Nel testo di Leoni l’opera di Kapoor è l’occasione per scendere in profondità nei vuoti ontologici all’interno della cultura, scarnificando ed entrando nella materia dal sapere sfruttando le inquietanti visioni di pelli scorticate e tese; un vuoto che, come un buco nero, continua ad attrarre studiosi di ogni genere ed esprime l’impossibilità di rivelare la realtà e il suo rapporto con la verità; una tensione che non si risolve mai tra sapere e realtà. E anche qui, quasi Hegelianamente, la struttura della conoscenza si dispiega in piani multipli di opposizione. La nozione di verità, per dire, sembra presupporre quella di falsità, ma trova poi una contrapposizione ancor più radicale, e metafisicamente irredimibile, con quella di realtà. Che cosa è il contrario di vero? È facile dire il falso, ma, più sotto, è il reale. Non il nero, non il riflesso, ma il rosso.

L’oggetto non è più ob-jectum, ovvero qualcosa che è posto di fronte a un osservatore che non esiste, ma una cosa che, come Leoni si diverte a ricordare, ha la sua radice etimologica nel latino causa; indica una presenza attiva e cioè «un’attività che produce conseguenze». Come nel Sofista di Platone, l’esistenza diventa azione. Ma non in noi, bensì in altre cose, altri oggetti nell’«eterno transitare degli oggetti gli uni negli altri, di trapassare ogni forza nel suo rovescio, dell’insistere degli opposti su quel confine che li distingue e li apparenta» perché «nello specchio kapooriano il sapere e il mondo vacillano».
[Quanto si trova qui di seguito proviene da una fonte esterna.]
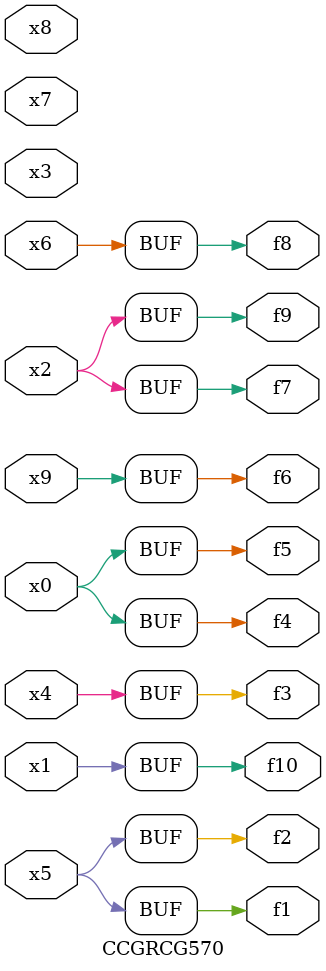
<source format=v>
module CCGRCG570(
	input x0, x1, x2, x3, x4, x5, x6, x7, x8, x9,
	output f1, f2, f3, f4, f5, f6, f7, f8, f9, f10
);
	assign f1 = x5;
	assign f2 = x5;
	assign f3 = x4;
	assign f4 = x0;
	assign f5 = x0;
	assign f6 = x9;
	assign f7 = x2;
	assign f8 = x6;
	assign f9 = x2;
	assign f10 = x1;
endmodule

</source>
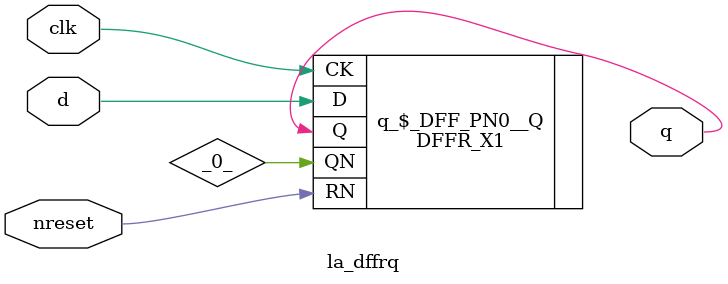
<source format=v>
/* Generated by Yosys 0.37 (git sha1 a5c7f69ed, clang 14.0.0-1ubuntu1.1 -fPIC -Os) */

module la_dffrq(d, clk, nreset, q);
  wire _0_;
  input clk;
  wire clk;
  input d;
  wire d;
  input nreset;
  wire nreset;
  output q;
  wire q;
  DFFR_X1 \q_$_DFF_PN0__Q  (
    .CK(clk),
    .D(d),
    .Q(q),
    .QN(_0_),
    .RN(nreset)
  );
endmodule

</source>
Il libro di Leoni presenta il lavoro di Kapoor alla luce delle sue suggestioni e radici filosofiche, proponendo un caso ideale di arte come momento visibile del pensiero, spesso ben oltre le intenzioni dell’artista. Come in uno dei tanti gorghi e specchi dell’artista indiano, anche nelle sue pagine si aprono voragini che affascinano per la loro profondità e per l’impossibilità di scorgerne il fondo. Non è questo lo scopo di arte e filosofia?

Federico Leoni, Metafisica dello specchio. Anish Kapoor e la poesia delle superfici, Marsilio, Venezia 2023.